I can imagine a wearable device that continuously snapshots the world around you, runs the simulation in fast forward, and pre-emptively warns you about a mugging, or a bike going off course. Call it augmented apprehension.
(Or to fly in new edge-of-chaos ways by bumping off vortices using predictive fluid dynamics.)
And so I’m connecting these three examples because they feel like glimpses of a different type of computing.
Let’s say that an interactive operating system contains within it a “world model” that makes it possible for apps to incorporate the world into their user interface.

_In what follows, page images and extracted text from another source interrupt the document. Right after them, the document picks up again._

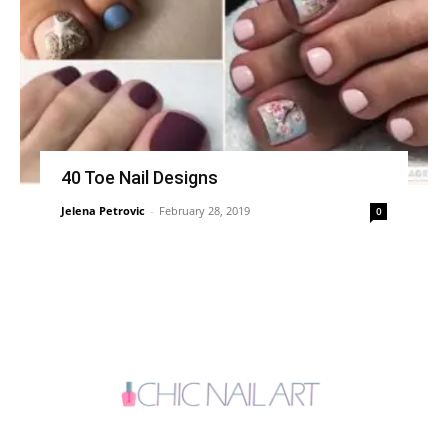
40 Toe Nail Designs
Jelena Petrovic
-
February 28, 2019
0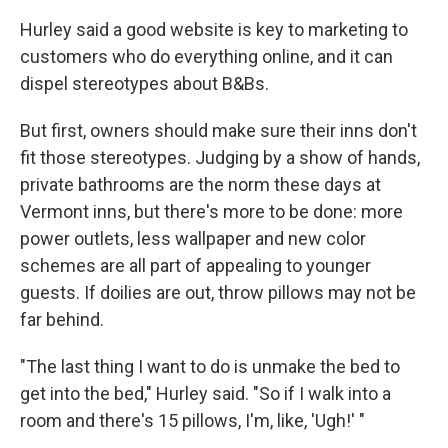
Hurley said a good website is key to marketing to
customers who do everything online, and it can
dispel stereotypes about B&Bs.
But first, owners should make sure their inns don't
fit those stereotypes. Judging by a show of hands,
private bathrooms are the norm these days at
Vermont inns, but there's more to be done: more
power outlets, less wallpaper and new color
schemes are all part of appealing to younger
guests. If doilies are out, throw pillows may not be
far behind.
"The last thing I want to do is unmake the bed to
get into the bed," Hurley said. "So if I walk into a
room and there's 15 pillows, I'm, like, 'Ugh!' "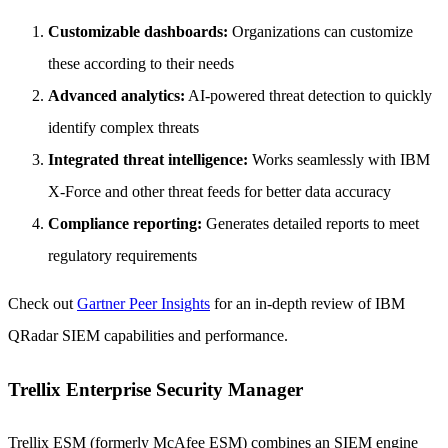
Customizable dashboards:
Organizations can customize
these according to their needs
Advanced analytics:
AI-powered threat detection to quickly
identify complex threats
Integrated threat intelligence:
Works seamlessly with IBM
X-Force and other threat feeds for better data accuracy
Compliance reporting:
Generates detailed reports to meet
regulatory requirements
Check out
Gartner Peer Insights
for an in-depth review of IBM
QRadar SIEM capabilities and performance.
Trellix Enterprise Security Manager
Trellix ESM (formerly McAfee ESM) combines an SIEM engine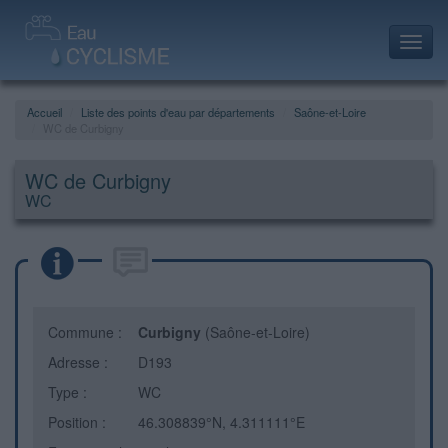
Toggl
navig
Accueil
Liste des points d'eau par départements
Saône-et-Loire
WC de Curbigny
WC de Curbigny
WC
Commune :
Curbigny
(Saône-et-Loire)
Adresse :
D193
Type :
WC
Position :
46.308839°N, 4.311111°E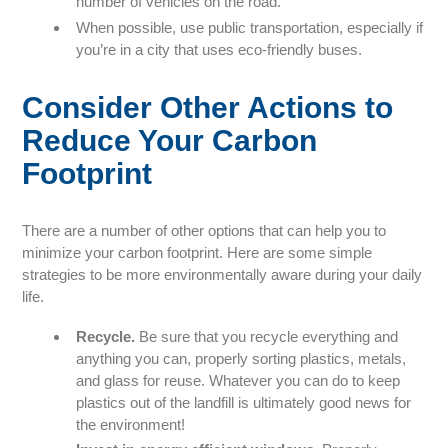
number of vehicles on the road.
When possible, use public transportation, especially if
you’re in a city that uses eco-friendly buses.
Consider Other Actions to
Reduce Your Carbon
Footprint
There are a number of other options that can help you to
minimize your carbon footprint. Here are some simple
strategies to be more environmentally aware during your daily
life.
Recycle.
Be sure that you recycle everything and
anything you can, properly sorting plastics, metals,
and glass for reuse. Whatever you can do to keep
plastics out of the landfill is ultimately good news for
the environment!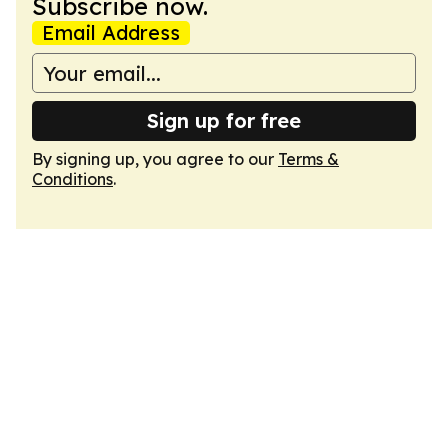
Subscribe now.
Email Address
Sign up for free
By signing up, you agree to our
Terms &
Conditions
.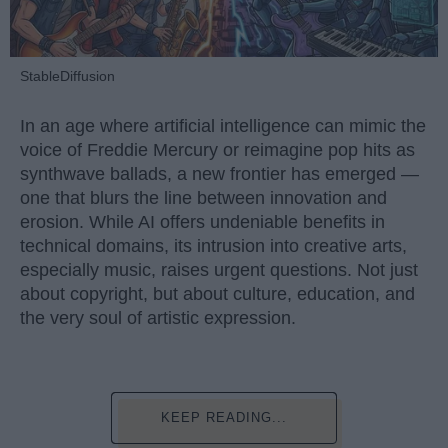
StableDiffusion
In an age where artificial intelligence can mimic the
voice of Freddie Mercury or reimagine pop hits as
synthwave ballads, a new frontier has emerged —
one that blurs the line between innovation and
erosion. While AI offers undeniable benefits in
technical domains, its intrusion into creative arts,
especially music, raises urgent questions. Not just
about copyright, but about culture, education, and
the very soul of artistic expression.
KEEP READING...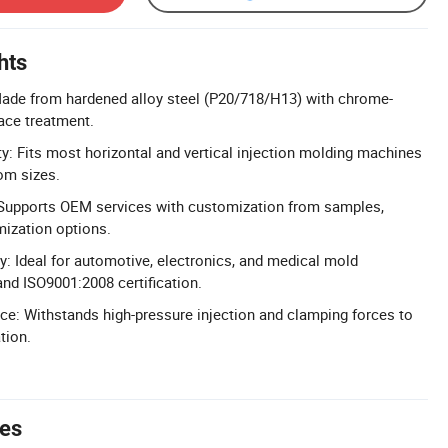
hts
Made from hardened alloy steel (P20/718/H13) with chrome-
face treatment.
ty: Fits most horizontal and vertical injection molding machines
om sizes.
upports OEM services with customization from samples,
mization options.
y: Ideal for automotive, electronics, and medical mold
and ISO9001:2008 certification.
e: Withstands high-pressure injection and clamping forces to
tion.
tes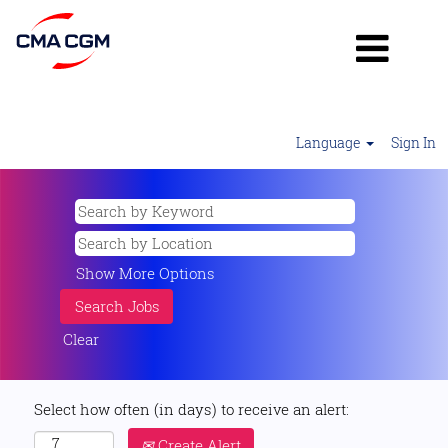
Language
Sign In
Show More Options
Clear
Select how often (in days) to receive an alert:
Create Alert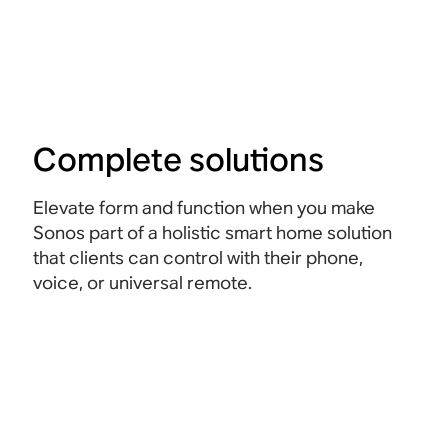
Complete solutions
Elevate form and function when you make
Sonos part of a holistic smart home solution
that clients can control with their phone,
voice, or universal remote.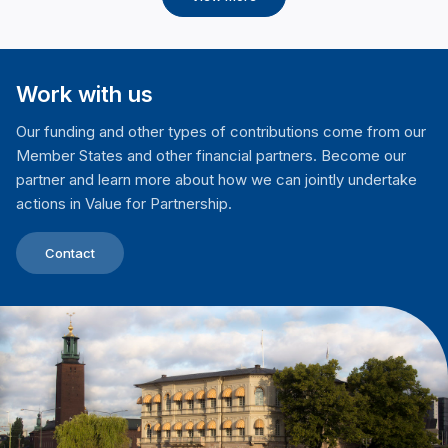
Work with us
Our funding and other types of contributions come from our
Member States and other financial partners. Become our
partner and learn more about how we can jointly undertake
actions in Value for Partnership.
Contact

- the personal computer OS has a model of what’s in the user’s working memory (the screen) and the user’s focus (the cursor) and therefore apps can be interactive
- the mobile computer OS has a native model of the context of the user (their geographic location) and their communication networks, and therefore we got apps like Google Maps and Facebook
- the spatial computing OS contains a model of the room, and so we’ll get augmented reality
- the future computing OS contains of the model of the future and so all apps will be able to anticipate possible futures and pick over them, faster than realtime, and so… …?
What happens when this functionality is baked into the operating system for all apps to take as a fundamental building block?
I don’t even know. I can’t quite figure it out.